Materials provided:
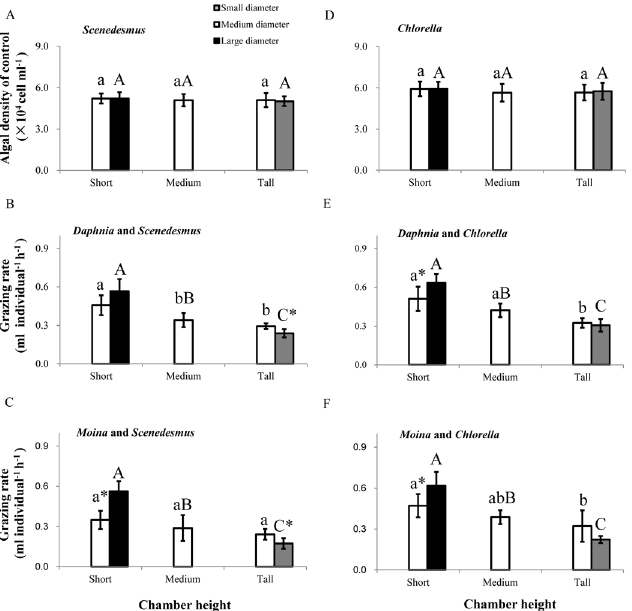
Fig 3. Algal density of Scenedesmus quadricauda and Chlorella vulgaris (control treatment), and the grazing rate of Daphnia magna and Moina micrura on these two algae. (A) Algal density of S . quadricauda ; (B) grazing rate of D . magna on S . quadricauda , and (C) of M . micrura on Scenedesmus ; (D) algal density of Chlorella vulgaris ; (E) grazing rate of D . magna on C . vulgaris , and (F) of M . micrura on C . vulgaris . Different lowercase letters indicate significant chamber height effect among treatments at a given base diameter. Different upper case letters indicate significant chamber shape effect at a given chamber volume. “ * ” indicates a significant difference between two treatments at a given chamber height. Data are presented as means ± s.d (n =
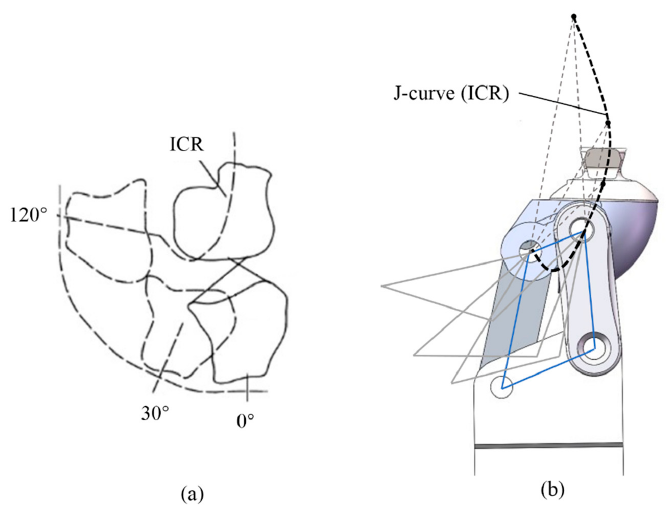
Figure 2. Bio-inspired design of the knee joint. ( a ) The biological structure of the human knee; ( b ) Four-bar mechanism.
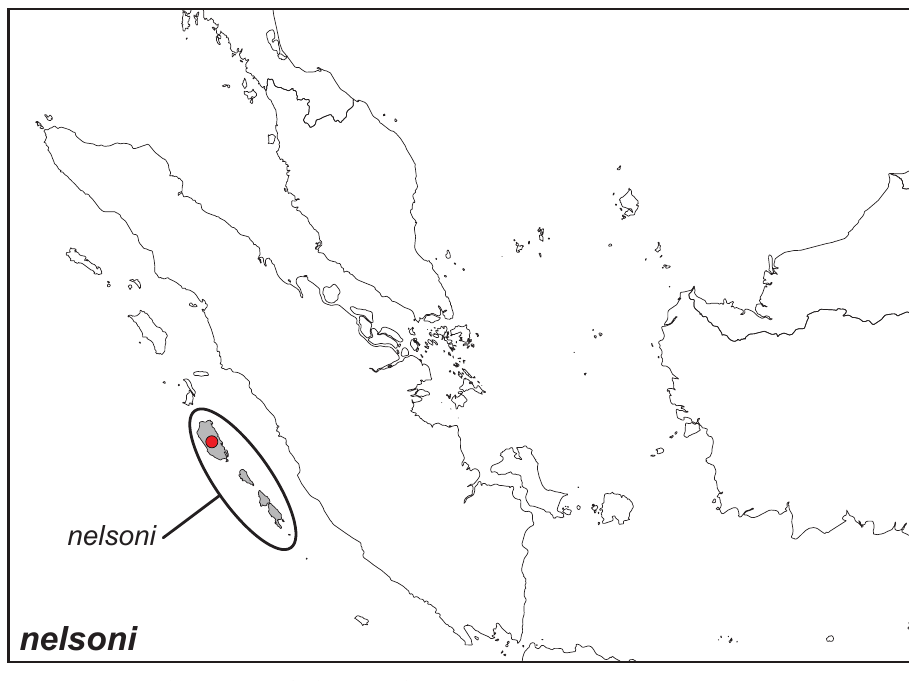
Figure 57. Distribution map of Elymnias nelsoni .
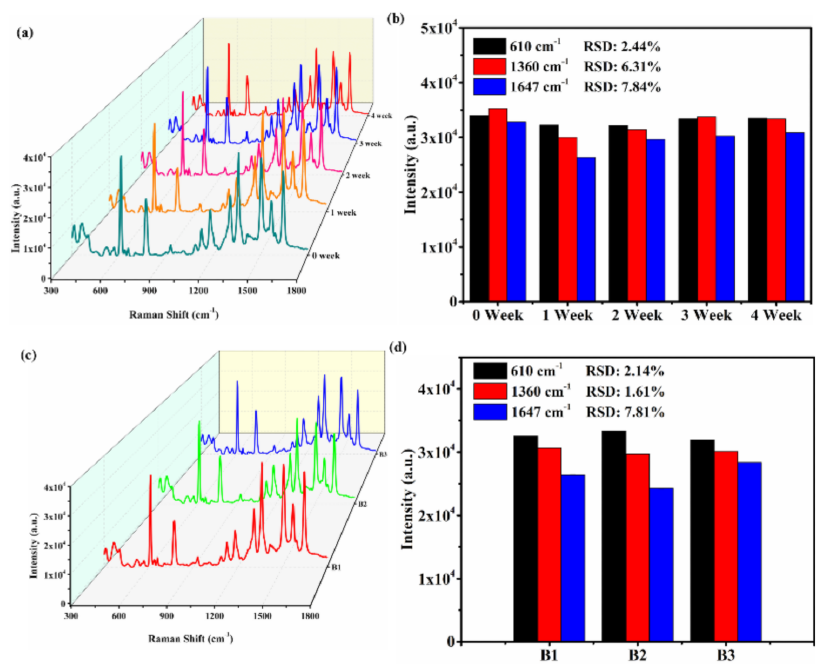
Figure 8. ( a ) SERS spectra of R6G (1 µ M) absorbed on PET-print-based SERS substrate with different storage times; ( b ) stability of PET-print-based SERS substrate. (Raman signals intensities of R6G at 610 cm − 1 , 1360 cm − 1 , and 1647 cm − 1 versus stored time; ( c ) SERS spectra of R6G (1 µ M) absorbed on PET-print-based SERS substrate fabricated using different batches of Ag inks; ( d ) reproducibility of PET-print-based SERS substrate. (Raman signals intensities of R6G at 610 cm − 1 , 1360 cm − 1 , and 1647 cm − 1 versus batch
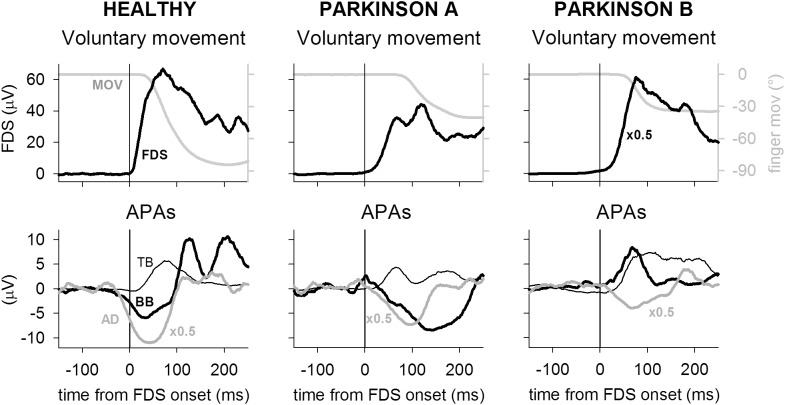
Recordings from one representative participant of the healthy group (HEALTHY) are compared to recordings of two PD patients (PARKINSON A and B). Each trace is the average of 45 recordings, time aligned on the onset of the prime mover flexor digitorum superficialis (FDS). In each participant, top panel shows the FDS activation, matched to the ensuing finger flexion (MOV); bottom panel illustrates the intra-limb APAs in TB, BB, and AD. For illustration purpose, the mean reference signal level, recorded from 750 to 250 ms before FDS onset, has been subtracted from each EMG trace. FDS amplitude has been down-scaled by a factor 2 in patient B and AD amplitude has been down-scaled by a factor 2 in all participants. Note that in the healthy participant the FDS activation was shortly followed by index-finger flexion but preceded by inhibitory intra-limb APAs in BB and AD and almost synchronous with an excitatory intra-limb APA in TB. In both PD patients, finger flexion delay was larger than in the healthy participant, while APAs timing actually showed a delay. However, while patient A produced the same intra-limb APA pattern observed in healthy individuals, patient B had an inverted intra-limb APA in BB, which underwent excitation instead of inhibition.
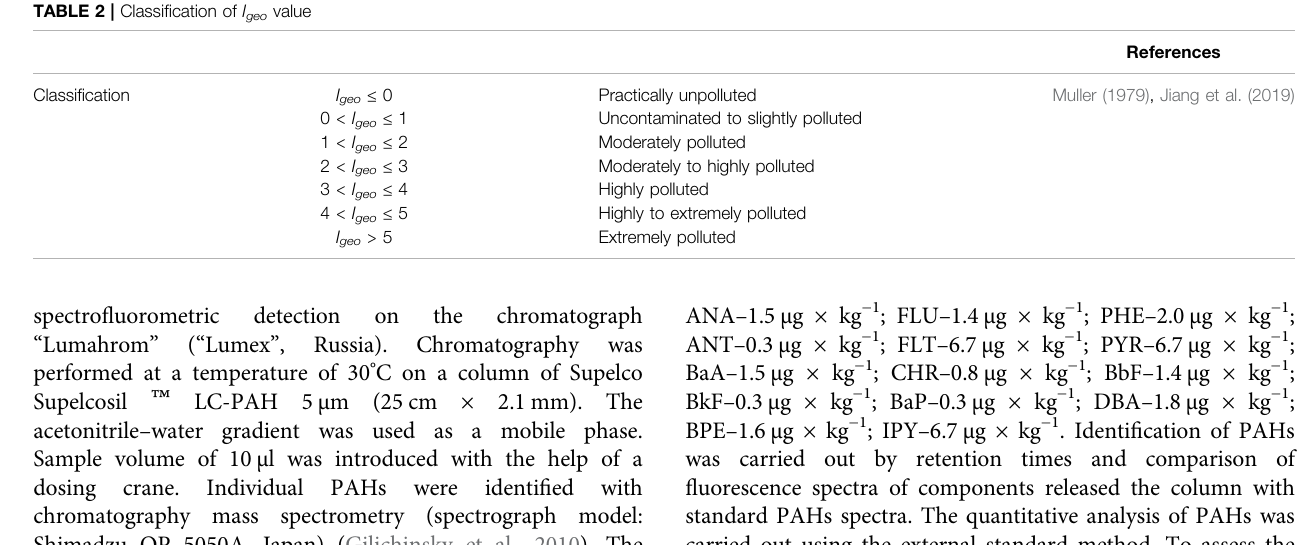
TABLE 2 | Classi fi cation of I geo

Task directions:
From the records above, pull every line that has the string "Figure" and copy it.

Your response:
Figure 2. Bio-inspired design of the knee joint. ( a ) The biological structure of the human knee; ( b ) Four-bar mechanism.
Figure 57. Distribution map of Elymnias nelsoni .
Figure 8. ( a ) SERS spectra of R6G (1 µ M) absorbed on PET-print-based SERS substrate with different storage times; ( b ) stability of PET-print-based SERS substrate. (Raman signals intensities of R6G at 610 cm − 1 , 1360 cm − 1 , and 1647 cm − 1 versus stored time; ( c ) SERS spectra of R6G (1 µ M) absorbed on PET-print-based SERS substrate fabricated using different batches of Ag inks; ( d ) reproducibility of PET-print-based SERS substrate. (Raman signals intensities of R6G at 610 cm − 1 , 1360 cm − 1 , and 1647 cm − 1 versus batch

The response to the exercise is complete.